Serica to undertake drilling and well intervention ops in search of hydrocarbons

Serica gearing up for exploration drilling and well intervention in North Sea

UK-based oil and gas company Serica Energy has revealed a few activities planned for 2022, including a well intervention campaign to boost production from existing wells along with plans to drill an exploration well in the UK North Sea, in the hopes of finding more hydrocarbons.

Bruce, Keith, and Rhum facilities; Source: Serica

Serica Energy reported on Thursday that it would continue with its programme of through-cycle investment in its diversified portfolio of assets. In line with its plans for 2022, a rig has been contracted for the drilling of the high-impact North Eigg exploration well in the summer of 2022.

Serica map
Source: Serica Energy

Back in December 2019, the company received an Out of Round award of a 100 per cent interest in the UK petroleum license P2501 – blocks 3/24c and 3/29c – containing two high-pressure, high-temperature prospects. These are the North Eigg and the South Eigg, however, the former is the primary prospect estimated to contain 360 bcf (P50) and potentially over 1Tcf (P10) of recoverable gas.

Mitch Flegg, Chief Executive of Serica Energy, commented: “We will continue to pursue our investment-led strategy this year with a planned well intervention programme on Bruce and Keith in addition to our exploration well at North Eigg. As always, we continue to look for acquisition opportunities that fit our criteria and will add value for our stakeholders.”

The North Eigg is a gas prospect located close to Serica’s Bruce, Keith and Rhum (BKR) fields and it is expected that a successful discovery could be tied back to existing infrastructure in a carbon-neutral manner. In addition, the company has put plans in place for a well intervention campaign to take place in 2022 to improve the production potential of several Bruce and Keith wells during subsequent years.

********

> [TASKS FOR THIS EXERCISE]
1. In the Serica Energy article, what is the P50 estimate of recoverable gas for the North Eigg prospect?
2. Recast the paragraph of the Serica Energy article that begins "Back in December 2019" as a short bulleted list that keeps its main facts.
3. Carry on writing the Serica Energy article, picking up after its final sentence.

********

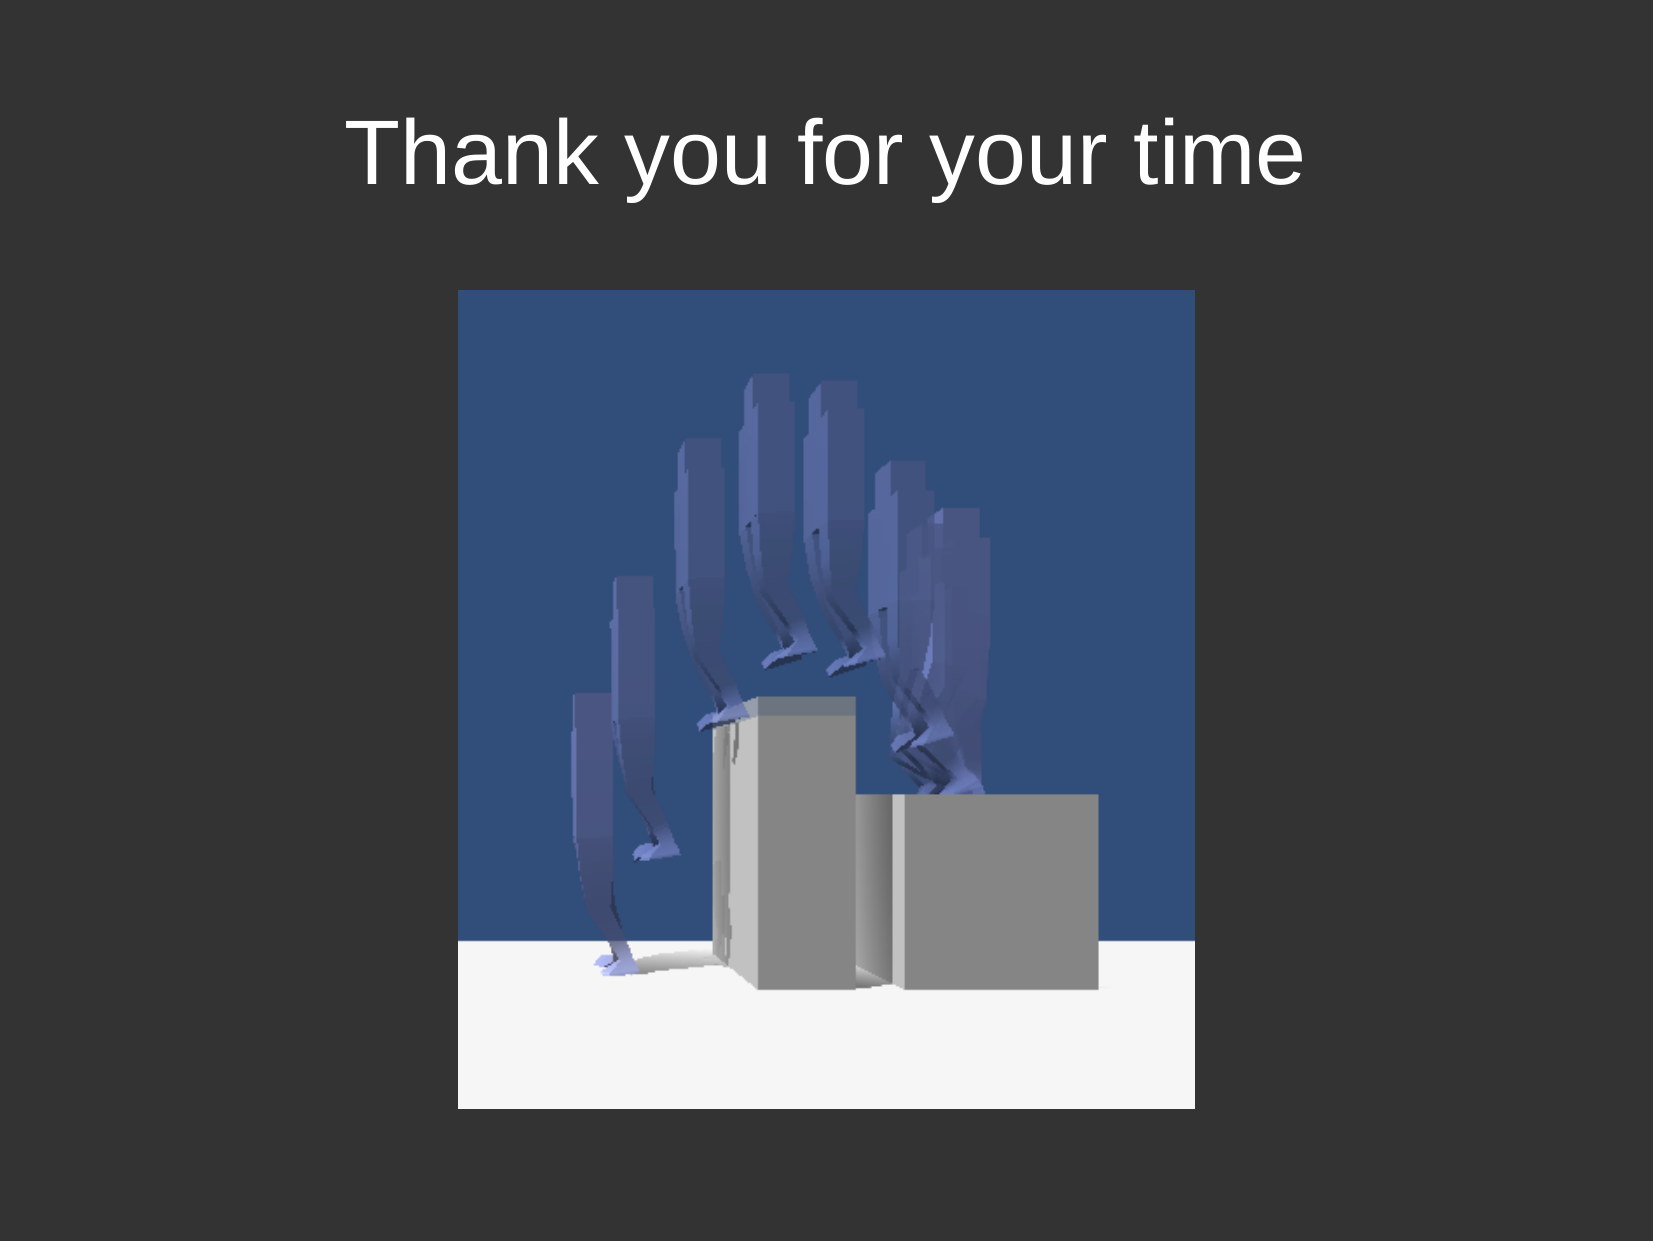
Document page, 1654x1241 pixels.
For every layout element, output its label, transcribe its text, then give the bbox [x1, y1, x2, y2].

title Thank you for your time [82, 49, 1571, 257]
picture [458, 290, 1195, 1109]
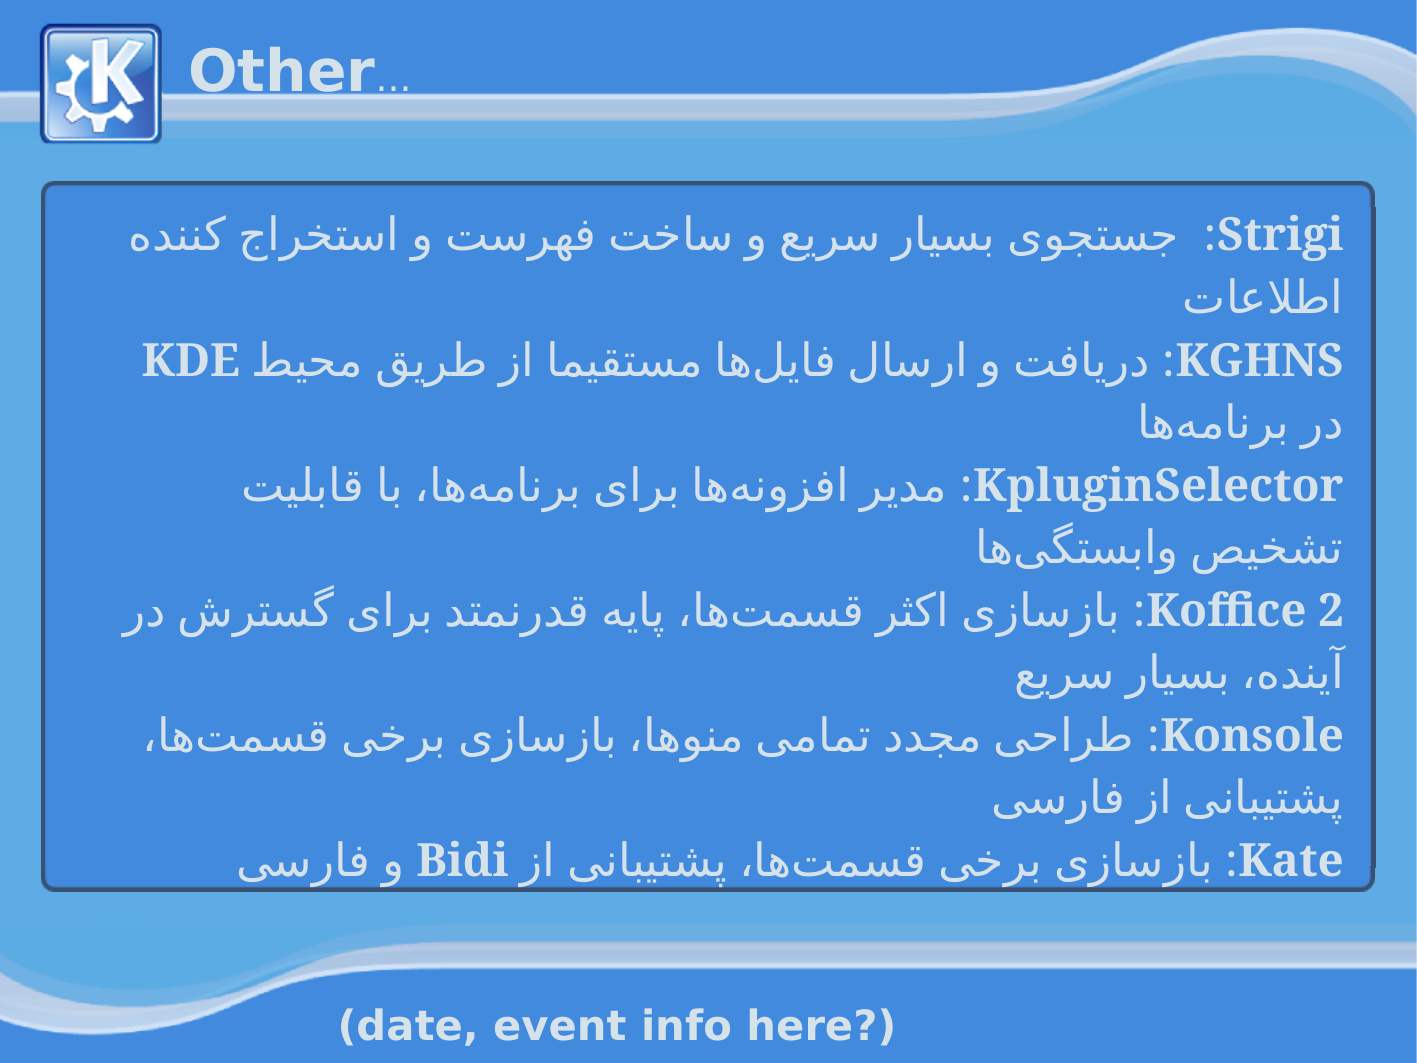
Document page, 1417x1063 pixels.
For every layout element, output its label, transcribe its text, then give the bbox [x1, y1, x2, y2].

picture [0, 0, 1417, 1063]
text_box Strigi: جستجوی بسیار سریع و ساخت فهرست و استخراج کننده اطلاعات KGHNS: دریافت و ارسال فایل‌ها مستقیما از طریق محیط KDE در برنامه‌ها KpluginSelector: مدیر افزونه‌ها برای برنامه‌ها، با قابلیت تشخیص وابستگی‌ها Koffice 2: بازسازی اکثر قسمت‌ها، پایه قدرنمتد برای گسترش در آینده، بسیار سریع Konsole: طراحی مجدد تمامی منو‌ها، بازسازی برخی قسمت‌ها، پشتیبانی از فارسی Kate: بازسازی برخی قسمت‌ها، پشتیبانی از Bidi و فارسی [75, 194, 1359, 654]
text_box ...Other [173, 29, 1051, 113]
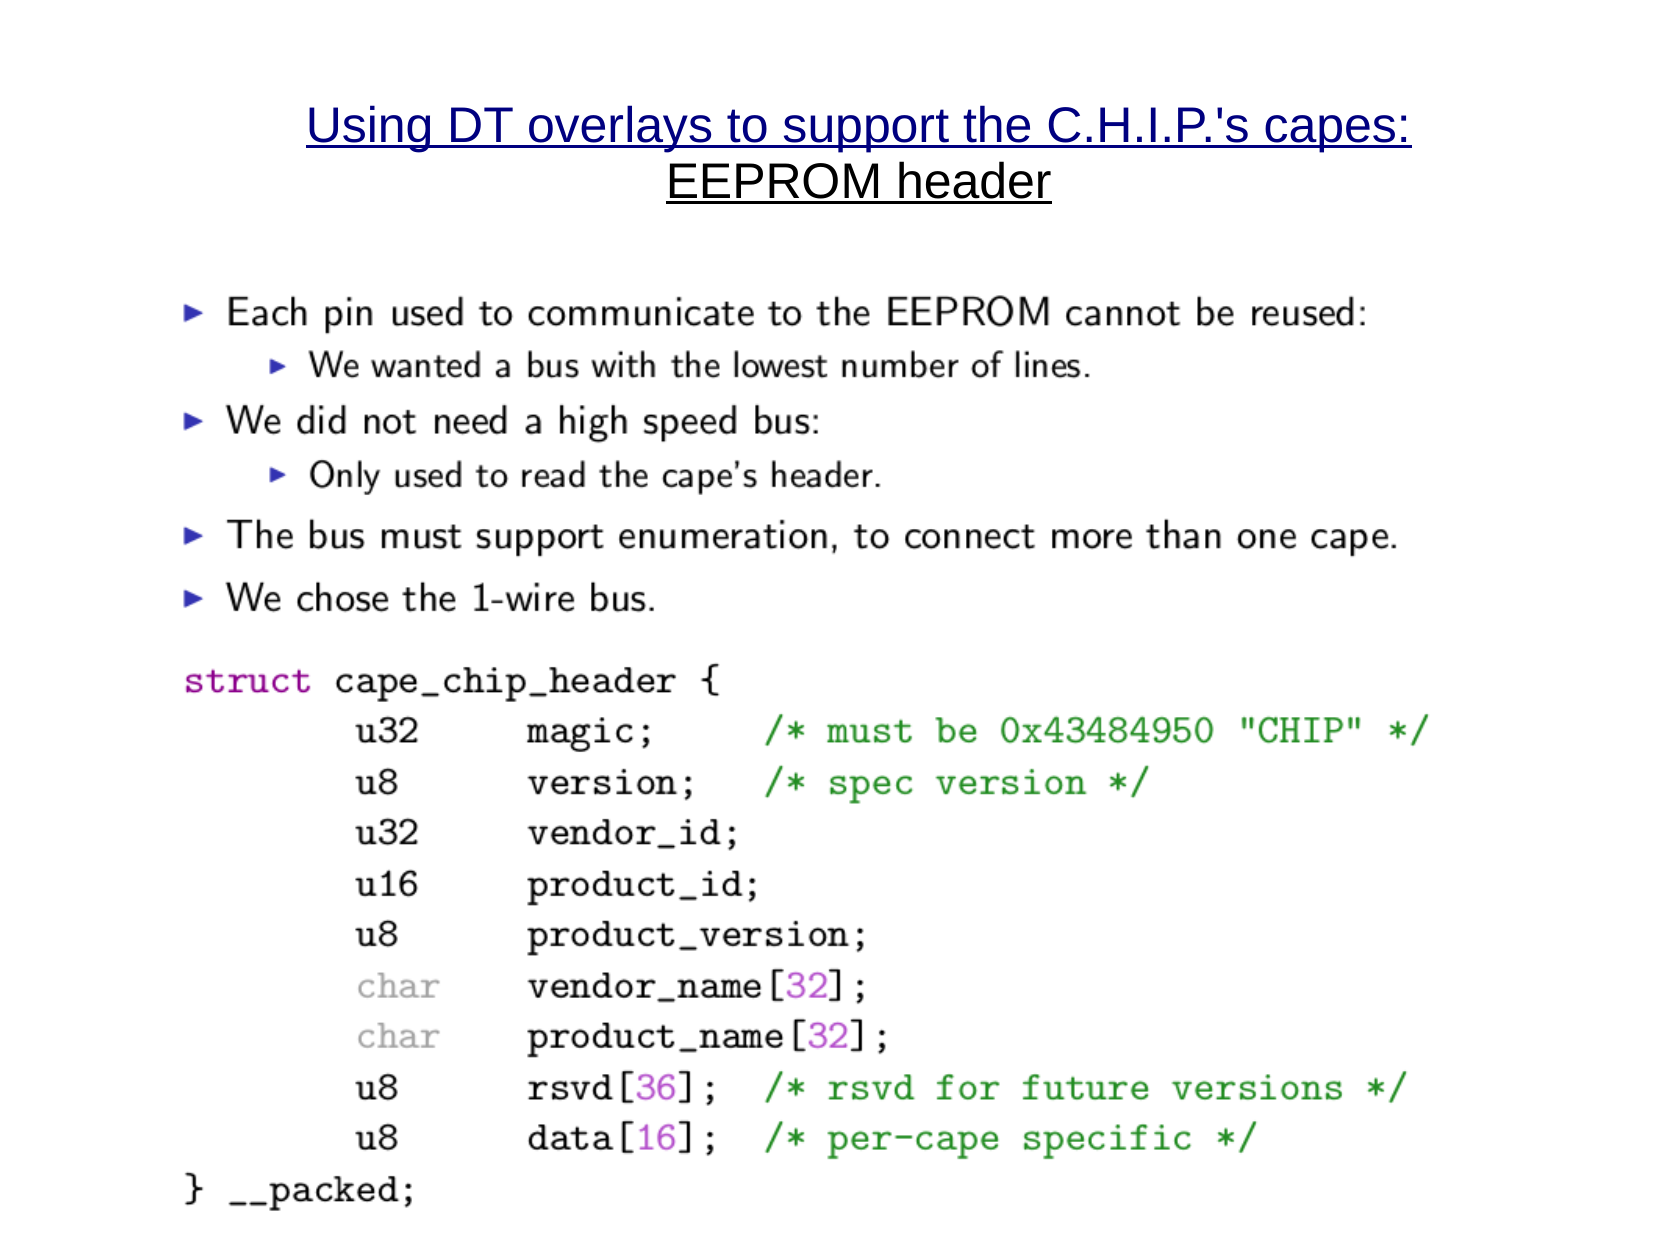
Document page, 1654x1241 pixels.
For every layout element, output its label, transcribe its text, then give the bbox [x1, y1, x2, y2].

picture [165, 307, 1440, 641]
title Using DT overlays to support the C.H.I.P.'s capes: EEPROM header [82, 0, 1636, 307]
picture [165, 644, 1464, 1225]
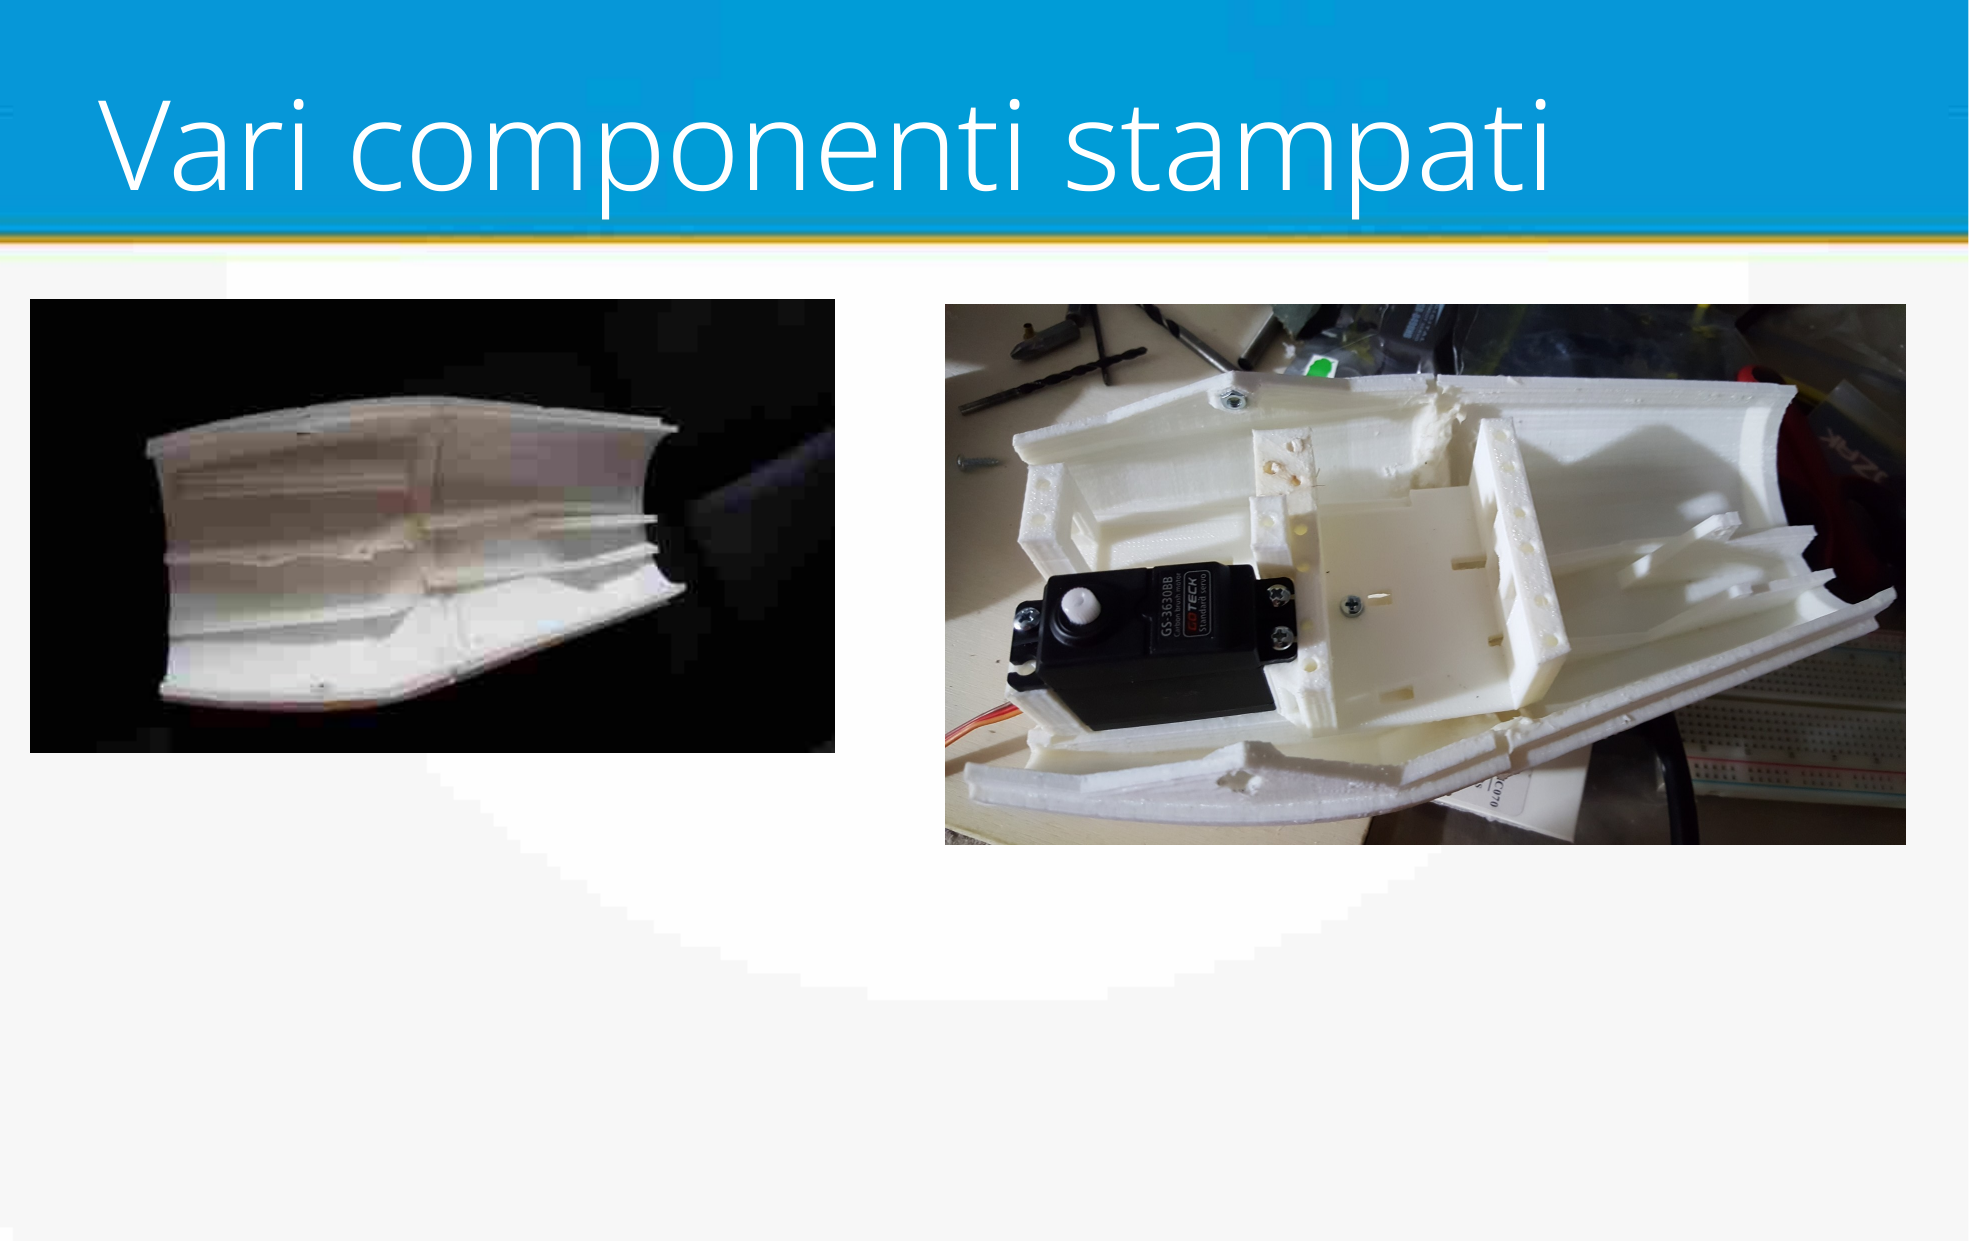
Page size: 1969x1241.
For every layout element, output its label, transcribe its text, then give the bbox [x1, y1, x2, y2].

title Vari componenti stampati [98, 19, 1870, 227]
picture [0, 232, 1969, 1241]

********

> [SOLVED PROBLEMS]
1. 360 bcf

2.
- In December 2019, Serica received an Out of Round award of a 100 per cent interest in UK petroleum license P2501.
- The license covers blocks 3/24c and 3/29c.
- It contains two high-pressure, high-temperature prospects, North Eigg and South Eigg.
- North Eigg is the primary prospect, estimated to contain 360 bcf (P50) and potentially over 1Tcf (P10) of recoverable gas.

3.
“2021 was a very busy year for Serica, which reinforced the value of our through-cycle investment strategy as our expenditure during the low gas price environment of 2020 on the R3 and Columbus projects bore fruit this year. The importance of our contribution to the provision of vital lower carbon gas to the UK’s energy market was also demonstrated,” remarked Flegg.

In its presentation for the year ended 31 December 2021, Serica explained that the introduction of R3 and Columbus had increased its gas production to 85 per cent. The firm considers this to be a vital part of the UK’s energy mix, as the country moves towards net-zero. It is worth reminding that the Rhum R3 well was put into production in late August 2021, adding up to 6,000 boe/d net to Serica.

Furthermore, the first production from the Columbus field was achieved in late November 2021 and early production was initially constrained due to the temporary unavailability of full capacity in the export system, however, average rates of 3,270 boe/d net to Serica were still achieved in the period up to year-end.

Serica is the operator of BKR fields, which makes it responsible for over 5 per cent of the UK’s gas production with a significantly lower carbon footprint than imported LNG. Since the BKR net cash flow sharing arrangements came to an end on 31 December 2021, the company entered into a new phase from 1 January 2022, where it will be retaining 100 per cent – in 2021 it was 60 per cent – of the net cash flow from the BKR fields.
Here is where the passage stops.